To: "U.S. Metric Association" <[email protected]>
I can only speak about the English language Wikipedia. Many English
speaking nations use the comma as the decimal, South Africa is one, So
do the French and probably most Europeans. It’s a cleaner way of
writing
and it works for the digits on the right side of the decimal.

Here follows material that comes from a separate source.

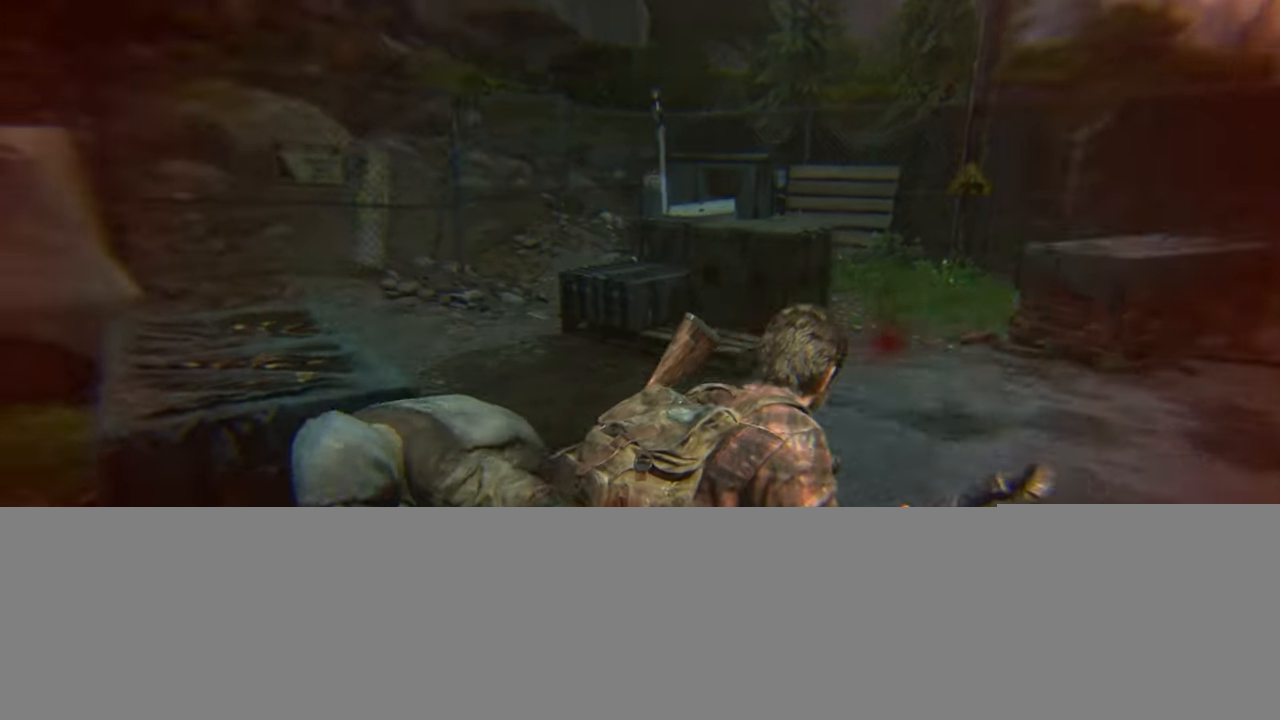
{"buttons": ["L2"], "left_stick": "up-left", "events": [[100, "SQUARE", "up"], [250, "left_stick", "up-left"]]}
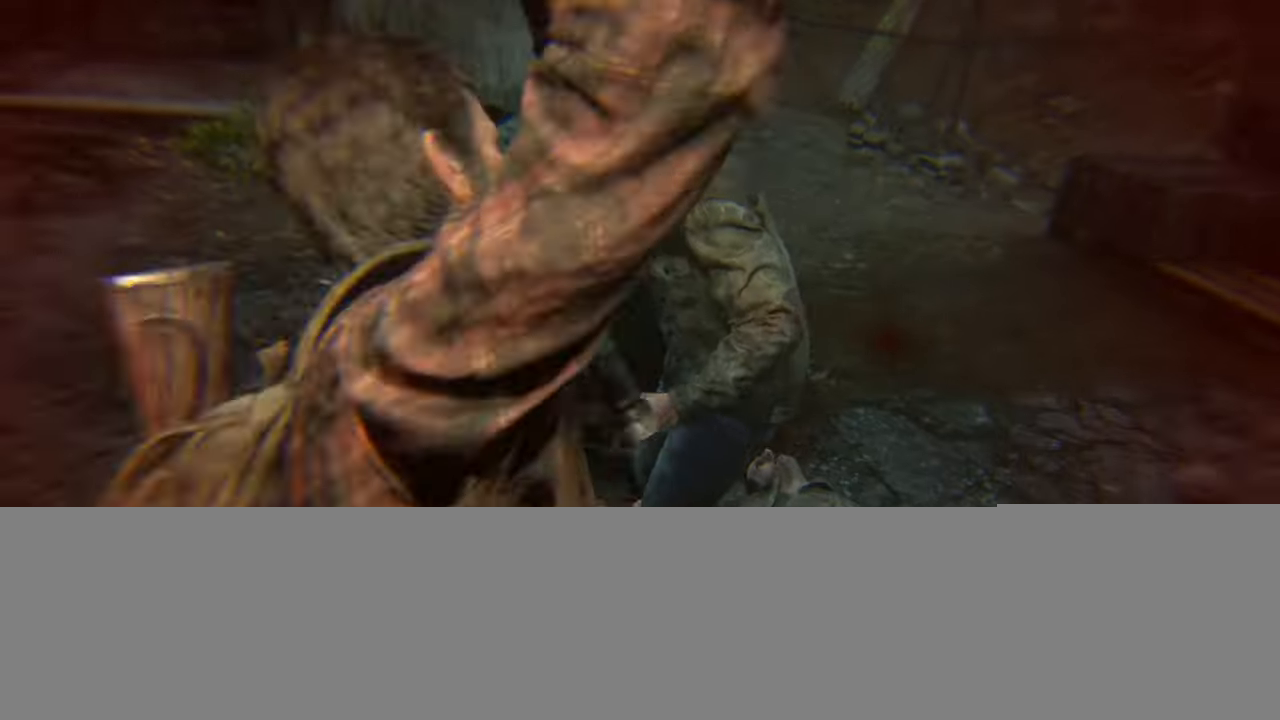
{"buttons": ["L2"], "left_stick": "up-left", "events": []}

Claiming Americans like their freedom is the same as saying we’ll
stick with American Customary because we’re free to. It does not help
in
international trade! We need standardisation and this is one standard
recommended by NIST.
Mike Payne
On 14 Jul 2014, at 06:34, Harold_Potsdamer
<[email protected]> wrote:
Try checking an authoritative source, like the BIPM before insisting
Americans has some sort of derogation based on their claimed
exceptionalism.
Here is a style guide from the US construction industry:
https://www.wbdg.org/ccb/VA/VAMETRIC/guide.pdf
Rules for Writing Numbers
-
Always use decimals, not fractions (write 0.75 g, not ¾g).
-
Use a zero before the decimal marker for values less than one
(write 0.45
g, not .45 g).
-
Use spaces instead of commas to separate blocks of three digits
for any
number over four digits (write 45 138 kg or 0.004 46 kg or 4371
kg). Note
that this does not apply to the expression of amounts of money.
-
In the United States, the decimal marker is a period; in other
countries a comma usually is used
See also 5.3.4 from the NIST guide:
http://physics.nist.gov/Pubs/SP330/sp330.pdf
Under what authority do you operate under that gives you the
right to break the rules? Those who want to do things their way and
think they are exceptional are the real dunces.
FROM: [email protected]
SENT: Sunday, 2014-07-13 22:51
TO: U.S. Metric Association[1]
SUBJECT: [USMA:54114] RE: Don't be a dunce!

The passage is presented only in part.